His birthplace (Schuberts Geburtshaus), located at Nussdorfer Strasse
54 in the Ninth District, was called at the time "Zum roten Krebsen" (Red
Crabs). When Schubert was born, his father was running a school there. The
family is said to have occupied this kitchen (top photo) on the second floor and the
adjoining room (photo below, empty in 1994,). It now houses the Schubert Museum and the
Adalbart Stifter Memorial Rooms.


I visited his birthplace (Description in German with interior photos)for the first time when I went to Vienna as a member of the Second Presbyterian Church Choir in 1992. In the morning of the same day I had toured the Schönbrunn Palace and I arrived at the Schuberts Geburtshaus just before closing.
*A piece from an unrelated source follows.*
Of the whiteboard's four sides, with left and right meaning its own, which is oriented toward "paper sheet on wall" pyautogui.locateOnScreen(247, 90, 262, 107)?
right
The contrast between the palace chambers I had seen earlier and the small kitchen where Schubert is said to habe been born was so stark that I could hardly sleep that night.
The courtyard shown above is used in fair weather for the "Schubertiade", concerts devoted to Schubert's works. You can see a platform next to the gate in the above photograph. I attended one of them in June, 1994, which became an unforgettable experience. At the intermission, they passed wine glasses around the audience and the Wiener Schubertbund (Vienna Schubert Choral Society) sang one of Schubert's drinking songs. I realized that in the "Schubertiaden" of Schubert's times, this drinking must have been a part of it.

Franz
Schubert was born as the fourth surviving son of a school master. It is
known that he was exposed to music at an early age. His oldest brother,
Ignaz, was 12 years older than he was. His family was musical in that his
father taught Franz violin and his brother, Ignaz, taught him note reading
and piano playing. According to a story by his brother, Franz declared
after a few months that he could move on by himself and his knowledge of
music surpassed his brother's quickly. Later he was to learn singing, organ
playing, and music from a choirmaster, Michael Holzer, at the family's church,
a short distance away from his first house on Nussdorferstrasse and also

from his second house on Säulengasse. The church, Lichtenthalerkirche or
Schubertkirche, still stands today and bears the plaque shown here (Schubert's
Memorial Plaque, © 1994 Tomoko Yamamoto). In Schubert's times, however, the
church had only one tower. The Schubert family moved to the house on Säulengasse
3 (called "Zum schwarzen Rössel", Black Horse in English) in 1801. Franz
Schubert spent his early childhood in this second house until he entered
the Stadtkonvikt (Imperial Boarding School, the building on the right in
the photo below) as a boy soprano at the age 11.